Red Devil . . . she had some stuff going. My sense that there was more to life than the physical was strengthened knowing her. I was, for the first time as an adult, transported to a human realm outside the ordinary. Occult, mystical, spiritual: these are words I have used to describe the experience, but words don’t do it justice. There is some deep element that binds us as physical beings to something that we call the spirit world, to the Divine.
And opens the door to power for better or worse. On one occasion we took refuge from a cold late-night downpour in a café on Mass Ave. We were the only patrons until a thin middle-aged man in a leather windbreaker and brown fedora entered. He sat down a couple of tables away and called for coffee, pushing his hat back on his forehead. Pleasant face. Cheekbones casting hollow shadows in the stark overhead light. “Watch this,” said my girl with an impish look and a little chuckle. She stared at the man, but quietly, so he wouldn’t feel her watching him. He grasped the steaming cup that had been set before him, lifted it to his lips, but then put it down without tasting it. He did it again. The twinkle in Red Devil’s eye evolved into a gleam. A dozen times the cup came up. A dozen times it was lowered without the guy taking a sip. A look of bewilderment appeared in the shadows of his face, as if he knew he was being strange but not why. Red Devil got bored or maybe felt pity. I felt the energy change as she let go. Our friend raised his cup yet again and this time completed the motion, taking a mouthful of his now somewhat cooler coffee. He shook his head, perplexed.
It was the
sixties. A lot of us were becoming interested in possibilities beyond what we had been taught in schools and homes: the science, the morality, the subservience, as we saw it, to convention. There was a major folk club called the Unicorn a block over on Boylston Street. I used to hang out there and in my shy way got to know a couple of the people.
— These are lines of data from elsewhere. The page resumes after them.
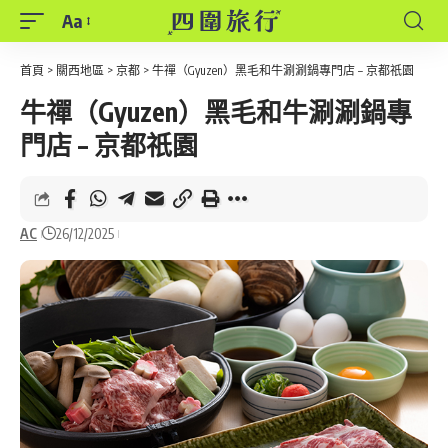
Aa
Font
Resizer
首頁
>
關西地區
>
京都
>
牛禪（Gyuzen）黑毛和牛涮涮鍋專門店 – 京都祇園
牛禪（Gyuzen）黑毛和牛涮涮鍋專
門店 – 京都祇園
AC
26/12/2025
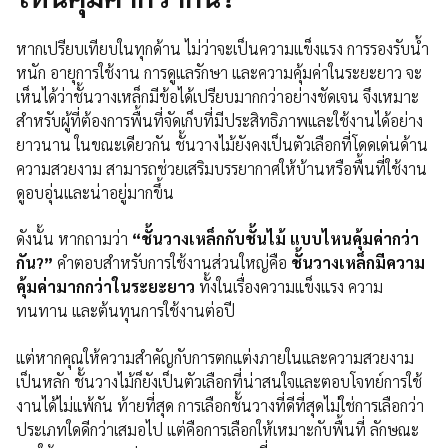
หากเปรียบเทียบในทุกด้าน ไม่ว่าจะเป็นความแข็งแรง การรองรับน้ำ
หนัก อายุการใช้งาน การดูแลรักษา และความคุ้มค่าในระยะยาว จะ
เห็นได้ว่าชั้นวางเหล็กมีข้อได้เปรียบมากกว่าอย่างชัดเจน จึงเหมาะ
สำหรับผู้ที่ต้องการพื้นที่จัดเก็บที่มีประสิทธิภาพและใช้งานได้อย่าง
ยาวนาน ในขณะเดียวกัน ชั้นวางไม้ยังคงเป็นตัวเลือกที่โดดเด่นด้าน
ความสวยงาม สามารถช่วยเสริมบรรยากาศให้บ้านหรือพื้นที่ใช้งาน
ดูอบอุ่นและน่าอยู่มากขึ้น
ดังนั้น หากถามว่า
“ชั้นวางเหล็กกับชั้นไม้ แบบไหนคุ้มค่ากว่า
กัน?”
คำตอบสำหรับการใช้งานส่วนใหญ่คือ
ชั้นวางเหล็กมีความ
คุ้มค่ามากกว่าในระยะยาว
ทั้งในเรื่องความแข็งแรง ความ
ทนทาน และต้นทุนการใช้งานต่อปี
แต่หากคุณให้ความสำคัญกับการตกแต่งภายในและความสวยงาม
เป็นหลัก ชั้นวางไม้ก็ยังเป็นตัวเลือกที่น่าสนใจและตอบโจทย์การใช้
งานได้ไม่แพ้กัน ท้ายที่สุด การเลือกชั้นวางที่ดีที่สุดไม่ใช่การเลือกว่า
ประเภทใดดีกว่าเสมอไป แต่คือการเลือกให้เหมาะกับพื้นที่ ลักษณะ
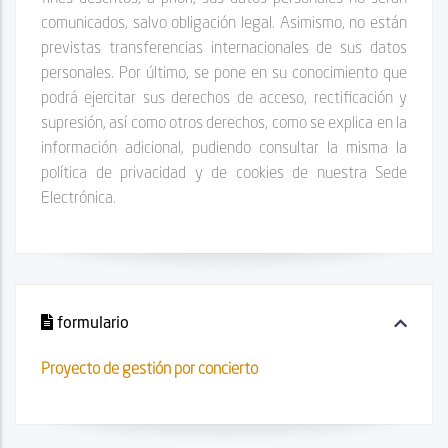
comunicados, salvo obligación legal. Asimismo, no están
previstas transferencias internacionales de sus datos
personales. Por último, se pone en su conocimiento que
podrá ejercitar sus derechos de acceso, rectificación y
supresión, así como otros derechos, como se explica en la
información adicional, pudiendo consultar la misma la
política de privacidad y de cookies de nuestra Sede
Electrónica.
formulario
Proyecto de gestión por concierto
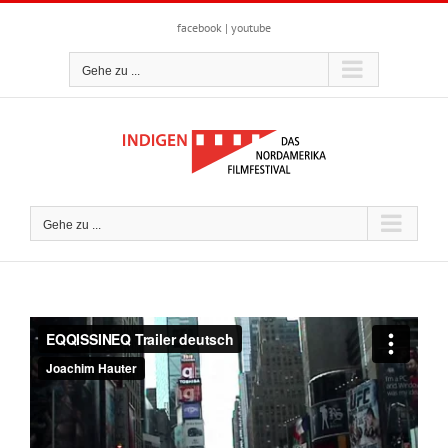
Zum
Inhalt
facebook
|
youtube
springen
Gehe zu ...
Gehe zu ...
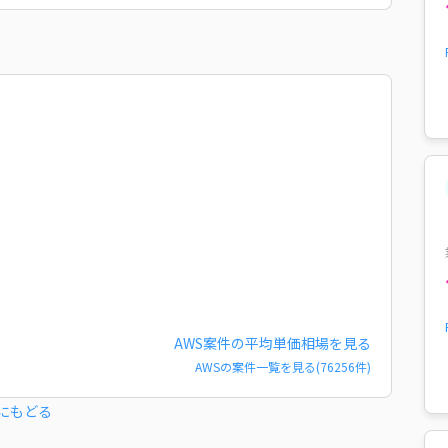
AWS
案件の平均単価相場を見る
AWS
の案件一覧を見る(
76256
件)
にもどる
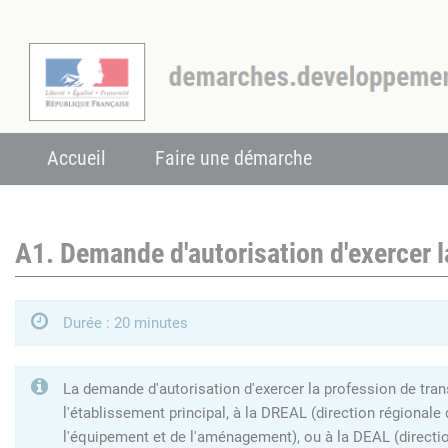
Accueil
Faire une démarche
A1. Demande d'autorisation d'exercer l
Durée : 20 minutes
La demande d'autorisation d'exercer la profession de tran
l'établissement principal, à la DREAL (direction régionale
l'équipement et de l'aménagement), ou à la DEAL (directi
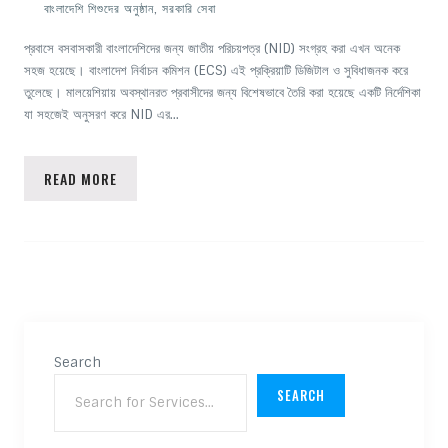
বাংলাদেশি শিশুদের অনুষ্ঠান
,
সরকারি সেবা
প্রবাসে বসবাসকারী বাংলাদেশিদের জন্য জাতীয় পরিচয়পত্র (NID) সংগ্রহ করা এখন অনেক
সহজ হয়েছে। বাংলাদেশ নির্বাচন কমিশন (ECS) এই প্রক্রিয়াটি ডিজিটাল ও সুবিধাজনক করে
তুলেছে। মালয়েশিয়ায় অবস্থানরত প্রবাসীদের জন্য বিশেষভাবে তৈরি করা হয়েছে একটি নির্দেশিকা
যা সহজেই অনুসরণ করে NID এর…
READ MORE
Search
SEARCH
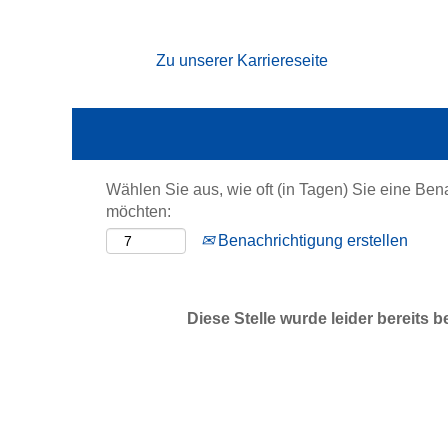
Nach Stichwort suchen
Zu unserer Karriereseite
Mehr Optionen anzeigen
Wählen Sie aus, wie oft (in Tagen) Sie eine Ben
möchten:
Benachrichtigung erstellen
Diese Stelle wurde leider bereits b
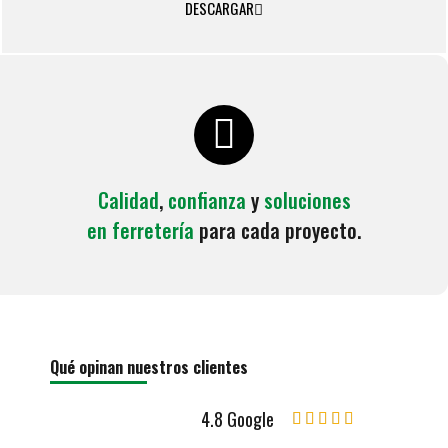
DESCARGAR
Calidad
,
confianza
y
soluciones
en ferretería
para cada proyecto.
Qué opinan nuestros clientes
4.8 Google





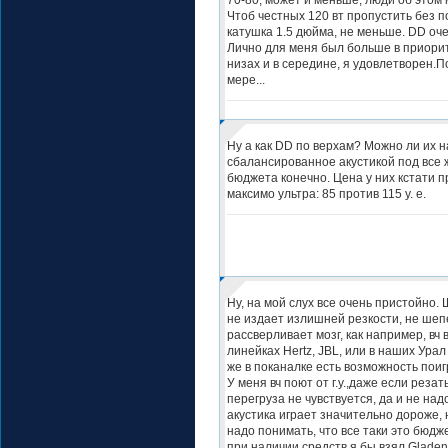
Чтоб честных 120 вт пропустить без 
катушка 1.5 дюйма, не меньше. DD оче
Лично для меня был больше в приори
низах и в середине, я удовлетворен.П
мере...
Ну а как DD по верхам? Можно ли их н
сбалансированное акустикой под все 
бюджета конечно. Цена у них кстати п
максимо ультра: 85 против 115 у. е.
Ну, на мой слух все очень пристойно.
не издает излишней резкости, не шеп
рассверливает мозг, как например, вч 
линейках Hertz, JBL, или в наших Урал
же в поканалке есть возможность поиг
У меня вч поют от г.у.,даже если резат
перегруза не чувствуется, да и не надо
акустика играет значительно дороже, 
надо понимать, что все таки это бюдже
при наличии средств я бы взял Glade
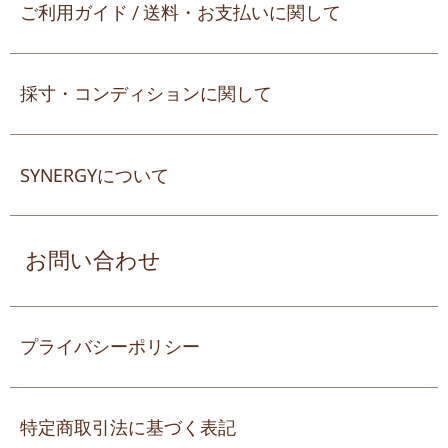
ご利用ガイド / 送料・お支払いに関して
採寸・コンディションに関して
SYNERGYについて
お問い合わせ
プライバシーポリシー
特定商取引法に基づく表記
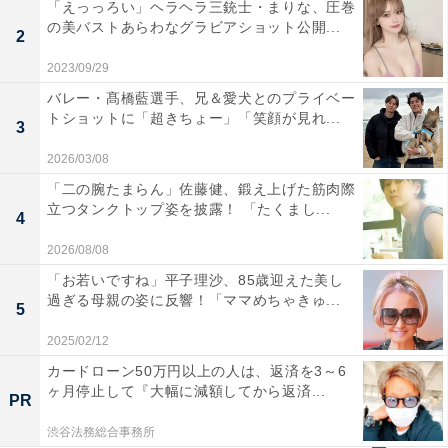
「えっっろい」ヘラヘラ三銃士・まりな、圧巻
の美バストあらわなグラビアショット公開...
2
2023/09/29
バレー・髙橋藍選手、兄＆愛犬とのプライベー
トショットに「超きちょー」「笑顔が見れ...
3
2026/03/08
「二の腕たまらん」佐藤健、鍛え上げた筋肉際
立つタンクトップ姿を披露！ 「たくまし...
4
2026/08/08
「お若いですね」平子理沙、85歳迎えた美し
過ぎる母親の姿に反響！「ママめちゃきゅ...
5
2025/02/12
カードローン50万円以上の人は、返済を3～6
ヶ月停止して『大幅に減額してから返済...
PR
渋谷法務総合事務所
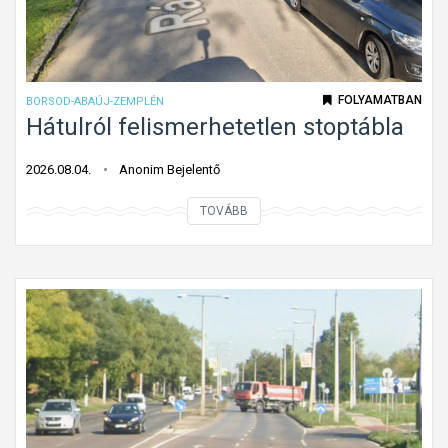
i
l
i
a
r
d
á
á
FOLYAMATBAN
BORSOD-ABAÚJ-ZEMPLÉN
n
s
Hátulról felismerhetetlen stoptábla
y
i
?
i
2026.08.04.
Anonim Bejelentő
r
H
TOVÁBB
á
á
n
t
y
u
é
l
s
r
m
ó
o
l
s
f
t
e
There was a cute waitress, a tiny girl with long straight blond hair. Her name was Megan. She was friendly but kept to herself. One night at closing time we were talking and she revealed that she had fled Chicago after the coven of witches to which she had belonged held a ceremony in which they called up a demon to kill someone they didn’t like. Soon after the performance of the ritual, the target fell to his death from his apartment balcony. Megan had not expected such an unambiguous result, and was frightened enough to sever ties with the coven and light out for Boston. She lived in fear that her former crowd, or whatever they had summoned, would find her. In my memory she seemed to right away regret having shared that piece of her history. Not long after that, she left the waitressing job and was gone.
Red Devil and I had hooked up in the spring. The following summer she was not around, having gone back to California till the fall semester began. We got back together when school started up again, but she got tired of the emotional numbness I wore like a flak vest over my fear of all things intimate, and drifted away. We lost touch.
Fifteen or twenty years later, she turned up at a concert of mine in Northern California. We had dinner together, and it seemed as if it could have gone further, but I was in a relationship and so we said good night and parted company. I never saw her again.
Sometimes the path we’re on diverges from what we inherently, and now and then consciously, realize is our true direction. Call it instinct, especially for a young person who has yet to accrue the experience necessary for it to be wisdom, or intuition. In any case it is a knowledge that precedes and exceeds the conscious mind.